Sempre foi benévolo com eles. Sempre esperou levá‑los à unidade sem o uso da força. Recusava que se os obrigasse a passar para a Católica. Sempre pediu misericórdia para eles. Sempre foi contrário à pena capital, mesmo para os delitos comuns. Nunca queria vê‑la aplicada. A sua atividade foi ininterrupta para conseguir que se mitigassem as penas dos que estavam sob o rigor da justiça.
Contudo, no final da luta aceitou o uso da força para conduzi‑los á unidade da Igreja. Mas só depois de ter visto que de outro modo os êxitos eram muito relativos. Depois de conhecer que muitos não passavam para a Católica, apesar de convertidos, por medo aos seus antigos companheiros e suas vinganças. Depois de ter observado a alegria de algumas aldeias que tinham sido obrigadas a abandonar o donatismo. Se aceitou o apoio da força imperial deve‑se, antes de mais, a sentir‑se pressionado pelos pareceres de muitos dos seus companheiros no episcopado. Estes, por sua vez, com tal atitude, procuraram salvar a sua própria vida que viam ameaçadas por uma parte dos donatistas: os fanáticos circunceliões.

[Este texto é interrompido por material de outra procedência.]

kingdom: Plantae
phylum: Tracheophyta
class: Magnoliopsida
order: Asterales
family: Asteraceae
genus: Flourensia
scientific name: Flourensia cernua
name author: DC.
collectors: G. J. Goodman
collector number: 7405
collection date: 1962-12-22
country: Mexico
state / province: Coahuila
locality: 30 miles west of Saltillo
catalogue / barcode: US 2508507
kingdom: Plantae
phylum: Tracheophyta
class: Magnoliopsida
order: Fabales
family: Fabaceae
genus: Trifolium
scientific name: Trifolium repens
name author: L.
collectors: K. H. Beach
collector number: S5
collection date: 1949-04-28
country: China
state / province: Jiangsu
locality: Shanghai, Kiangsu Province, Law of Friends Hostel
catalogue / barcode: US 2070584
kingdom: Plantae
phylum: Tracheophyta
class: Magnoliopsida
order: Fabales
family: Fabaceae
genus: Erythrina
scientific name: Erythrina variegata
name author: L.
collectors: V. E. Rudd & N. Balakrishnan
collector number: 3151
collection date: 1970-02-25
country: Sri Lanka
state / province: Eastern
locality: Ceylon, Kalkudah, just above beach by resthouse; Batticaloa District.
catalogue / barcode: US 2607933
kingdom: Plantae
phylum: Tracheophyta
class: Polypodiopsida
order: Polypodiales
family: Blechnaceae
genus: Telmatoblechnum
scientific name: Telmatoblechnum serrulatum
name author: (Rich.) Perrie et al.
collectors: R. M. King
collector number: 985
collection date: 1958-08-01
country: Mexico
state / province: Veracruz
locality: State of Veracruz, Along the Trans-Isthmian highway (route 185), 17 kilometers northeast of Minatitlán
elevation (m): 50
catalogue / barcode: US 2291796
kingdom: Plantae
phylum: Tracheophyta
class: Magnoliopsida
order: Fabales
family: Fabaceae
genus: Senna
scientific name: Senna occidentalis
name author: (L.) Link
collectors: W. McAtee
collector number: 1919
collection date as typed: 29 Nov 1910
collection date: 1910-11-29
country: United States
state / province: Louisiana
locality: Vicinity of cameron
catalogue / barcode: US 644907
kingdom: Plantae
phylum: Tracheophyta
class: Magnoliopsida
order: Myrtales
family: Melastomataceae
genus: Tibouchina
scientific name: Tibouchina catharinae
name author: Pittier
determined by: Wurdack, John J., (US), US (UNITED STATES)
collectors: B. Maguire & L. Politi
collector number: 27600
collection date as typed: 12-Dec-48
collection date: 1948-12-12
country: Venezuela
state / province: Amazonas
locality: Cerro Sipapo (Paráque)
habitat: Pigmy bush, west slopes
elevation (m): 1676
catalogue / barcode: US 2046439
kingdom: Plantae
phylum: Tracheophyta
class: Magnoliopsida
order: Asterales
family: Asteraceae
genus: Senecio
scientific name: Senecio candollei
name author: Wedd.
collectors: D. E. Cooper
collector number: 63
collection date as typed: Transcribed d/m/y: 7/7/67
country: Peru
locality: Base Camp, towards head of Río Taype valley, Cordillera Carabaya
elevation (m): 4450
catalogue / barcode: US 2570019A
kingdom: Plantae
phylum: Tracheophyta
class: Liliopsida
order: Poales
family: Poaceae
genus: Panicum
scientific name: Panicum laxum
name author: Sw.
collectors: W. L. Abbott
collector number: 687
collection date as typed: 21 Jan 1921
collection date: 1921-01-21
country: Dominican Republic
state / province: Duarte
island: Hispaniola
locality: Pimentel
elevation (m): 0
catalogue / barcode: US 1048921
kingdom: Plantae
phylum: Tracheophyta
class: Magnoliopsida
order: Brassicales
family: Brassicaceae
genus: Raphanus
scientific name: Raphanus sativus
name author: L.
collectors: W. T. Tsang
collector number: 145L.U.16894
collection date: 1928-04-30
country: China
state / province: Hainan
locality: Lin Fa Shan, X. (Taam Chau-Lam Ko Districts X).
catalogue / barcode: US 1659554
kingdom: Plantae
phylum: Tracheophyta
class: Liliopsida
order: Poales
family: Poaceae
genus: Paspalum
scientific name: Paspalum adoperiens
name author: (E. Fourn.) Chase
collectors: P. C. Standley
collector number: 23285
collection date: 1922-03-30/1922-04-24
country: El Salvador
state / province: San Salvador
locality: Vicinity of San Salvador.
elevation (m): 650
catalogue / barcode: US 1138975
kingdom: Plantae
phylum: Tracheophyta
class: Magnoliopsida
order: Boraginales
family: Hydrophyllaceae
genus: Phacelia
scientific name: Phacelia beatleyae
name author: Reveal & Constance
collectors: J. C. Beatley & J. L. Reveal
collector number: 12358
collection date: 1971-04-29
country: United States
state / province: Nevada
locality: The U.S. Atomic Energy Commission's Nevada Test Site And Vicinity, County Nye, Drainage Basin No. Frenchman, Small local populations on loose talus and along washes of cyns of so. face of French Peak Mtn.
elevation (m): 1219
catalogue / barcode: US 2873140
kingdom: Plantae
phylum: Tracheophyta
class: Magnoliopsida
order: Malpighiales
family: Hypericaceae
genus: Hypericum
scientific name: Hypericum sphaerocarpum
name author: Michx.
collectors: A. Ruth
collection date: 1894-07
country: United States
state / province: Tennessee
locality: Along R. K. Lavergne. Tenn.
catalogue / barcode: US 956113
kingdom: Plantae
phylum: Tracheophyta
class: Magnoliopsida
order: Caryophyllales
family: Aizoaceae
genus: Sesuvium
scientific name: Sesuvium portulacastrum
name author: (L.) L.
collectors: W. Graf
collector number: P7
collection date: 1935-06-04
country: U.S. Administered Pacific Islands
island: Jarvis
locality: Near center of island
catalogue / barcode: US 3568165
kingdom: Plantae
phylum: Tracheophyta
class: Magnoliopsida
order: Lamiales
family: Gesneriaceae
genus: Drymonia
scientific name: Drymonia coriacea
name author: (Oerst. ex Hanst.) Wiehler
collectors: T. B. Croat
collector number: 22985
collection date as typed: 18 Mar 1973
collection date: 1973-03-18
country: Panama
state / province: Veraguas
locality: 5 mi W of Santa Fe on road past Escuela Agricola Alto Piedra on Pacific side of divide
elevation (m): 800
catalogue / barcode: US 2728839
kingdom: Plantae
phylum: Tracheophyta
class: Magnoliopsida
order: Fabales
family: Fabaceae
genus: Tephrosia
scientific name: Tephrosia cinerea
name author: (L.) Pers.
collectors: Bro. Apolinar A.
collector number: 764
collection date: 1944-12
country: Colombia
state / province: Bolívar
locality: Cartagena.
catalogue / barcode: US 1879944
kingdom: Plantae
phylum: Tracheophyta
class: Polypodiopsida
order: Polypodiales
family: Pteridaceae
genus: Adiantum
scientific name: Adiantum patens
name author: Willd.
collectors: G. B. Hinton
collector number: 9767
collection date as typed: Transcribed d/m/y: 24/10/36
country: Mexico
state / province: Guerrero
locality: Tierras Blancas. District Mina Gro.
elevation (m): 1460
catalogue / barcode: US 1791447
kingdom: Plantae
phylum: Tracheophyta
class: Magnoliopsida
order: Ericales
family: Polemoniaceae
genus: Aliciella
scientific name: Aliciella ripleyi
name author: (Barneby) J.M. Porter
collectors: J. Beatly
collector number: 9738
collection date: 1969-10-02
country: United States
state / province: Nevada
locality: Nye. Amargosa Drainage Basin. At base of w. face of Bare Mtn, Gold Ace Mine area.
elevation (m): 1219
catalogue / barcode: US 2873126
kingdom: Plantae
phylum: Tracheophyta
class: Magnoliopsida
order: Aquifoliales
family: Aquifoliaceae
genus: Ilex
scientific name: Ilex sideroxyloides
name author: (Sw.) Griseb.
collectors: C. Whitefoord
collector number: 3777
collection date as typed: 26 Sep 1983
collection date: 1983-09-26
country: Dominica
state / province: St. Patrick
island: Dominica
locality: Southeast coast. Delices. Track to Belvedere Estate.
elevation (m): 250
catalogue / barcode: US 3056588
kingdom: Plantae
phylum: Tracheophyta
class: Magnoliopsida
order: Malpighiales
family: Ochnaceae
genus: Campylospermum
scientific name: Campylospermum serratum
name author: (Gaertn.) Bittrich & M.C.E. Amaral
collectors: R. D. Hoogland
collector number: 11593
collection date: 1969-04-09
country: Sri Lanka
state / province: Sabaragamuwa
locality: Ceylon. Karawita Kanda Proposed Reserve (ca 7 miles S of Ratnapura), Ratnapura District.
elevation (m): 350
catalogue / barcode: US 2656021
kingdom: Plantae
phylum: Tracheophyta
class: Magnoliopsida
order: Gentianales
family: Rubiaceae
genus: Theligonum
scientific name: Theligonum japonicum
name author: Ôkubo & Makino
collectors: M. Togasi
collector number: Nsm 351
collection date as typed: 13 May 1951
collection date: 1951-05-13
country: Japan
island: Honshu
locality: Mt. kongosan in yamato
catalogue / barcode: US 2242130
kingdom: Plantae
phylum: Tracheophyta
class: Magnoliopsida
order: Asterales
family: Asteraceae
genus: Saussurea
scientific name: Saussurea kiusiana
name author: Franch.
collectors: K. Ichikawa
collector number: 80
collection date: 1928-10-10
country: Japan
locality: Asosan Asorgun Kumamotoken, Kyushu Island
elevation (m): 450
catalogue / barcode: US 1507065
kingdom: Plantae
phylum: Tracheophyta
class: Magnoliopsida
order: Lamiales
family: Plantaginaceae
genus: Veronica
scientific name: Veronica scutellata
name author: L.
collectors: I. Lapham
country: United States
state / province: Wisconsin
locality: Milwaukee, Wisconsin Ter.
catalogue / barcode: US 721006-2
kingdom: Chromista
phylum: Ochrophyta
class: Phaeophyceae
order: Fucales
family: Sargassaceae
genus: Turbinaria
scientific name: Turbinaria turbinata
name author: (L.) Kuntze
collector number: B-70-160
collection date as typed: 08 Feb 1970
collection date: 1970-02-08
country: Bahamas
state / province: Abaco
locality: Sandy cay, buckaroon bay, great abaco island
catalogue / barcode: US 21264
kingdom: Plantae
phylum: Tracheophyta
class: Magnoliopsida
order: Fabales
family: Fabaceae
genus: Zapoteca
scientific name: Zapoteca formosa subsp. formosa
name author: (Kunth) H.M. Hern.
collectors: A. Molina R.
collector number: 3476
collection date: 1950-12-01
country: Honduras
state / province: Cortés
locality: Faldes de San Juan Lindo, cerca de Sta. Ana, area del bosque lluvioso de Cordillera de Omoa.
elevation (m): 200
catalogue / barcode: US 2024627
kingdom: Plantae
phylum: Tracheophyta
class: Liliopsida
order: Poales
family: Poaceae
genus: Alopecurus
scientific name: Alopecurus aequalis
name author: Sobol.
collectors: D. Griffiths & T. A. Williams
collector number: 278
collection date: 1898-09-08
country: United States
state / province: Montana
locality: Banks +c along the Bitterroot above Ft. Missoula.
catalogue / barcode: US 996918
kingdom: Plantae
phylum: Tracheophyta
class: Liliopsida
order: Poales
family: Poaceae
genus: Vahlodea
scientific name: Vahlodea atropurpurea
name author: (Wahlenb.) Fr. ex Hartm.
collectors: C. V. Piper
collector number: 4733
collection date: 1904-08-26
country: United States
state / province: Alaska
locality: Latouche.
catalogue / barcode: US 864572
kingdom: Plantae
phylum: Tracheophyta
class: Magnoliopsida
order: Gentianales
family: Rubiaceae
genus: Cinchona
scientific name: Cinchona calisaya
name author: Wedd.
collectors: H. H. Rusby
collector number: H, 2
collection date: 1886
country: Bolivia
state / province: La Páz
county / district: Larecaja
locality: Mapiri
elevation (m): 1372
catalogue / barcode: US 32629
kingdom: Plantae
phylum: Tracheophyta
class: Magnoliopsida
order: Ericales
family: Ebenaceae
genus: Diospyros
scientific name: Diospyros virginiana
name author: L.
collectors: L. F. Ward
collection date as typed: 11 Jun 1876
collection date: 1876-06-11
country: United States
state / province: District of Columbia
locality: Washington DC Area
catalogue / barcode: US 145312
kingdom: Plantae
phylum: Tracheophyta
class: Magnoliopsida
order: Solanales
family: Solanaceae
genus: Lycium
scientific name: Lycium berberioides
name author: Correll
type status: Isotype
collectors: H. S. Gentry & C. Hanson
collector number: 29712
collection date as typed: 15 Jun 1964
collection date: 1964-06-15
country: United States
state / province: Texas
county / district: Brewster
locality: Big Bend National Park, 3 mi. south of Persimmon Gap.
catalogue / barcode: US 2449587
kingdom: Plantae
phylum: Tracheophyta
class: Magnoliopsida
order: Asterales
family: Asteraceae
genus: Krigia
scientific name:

Depois de 411, o donatismo deu‑lhe menos trabalho. A Igreja tinha conseguido a unidade. Não só pela força. A situação estava já preparada pela intensa atividade de Agostinho. Assim, o bispo de Hipona conseguiu restabelecer o que mais amava para a Igreja de Cristo: a unidade. Se não existe unidade não há amor. Se não há amor, ali não está Cristo e por tanto não se pode falar da Igreja de Cristo. E onde não está Cristo, que resta?
Das muitas obras escritas contra os donatistas recordamos:
Salmo contra os donatistas
Réplica à carta de Parmeniano
O batismo contra os donatistas
Réplica ás cartas de Petiliano
A unidade da Igreja.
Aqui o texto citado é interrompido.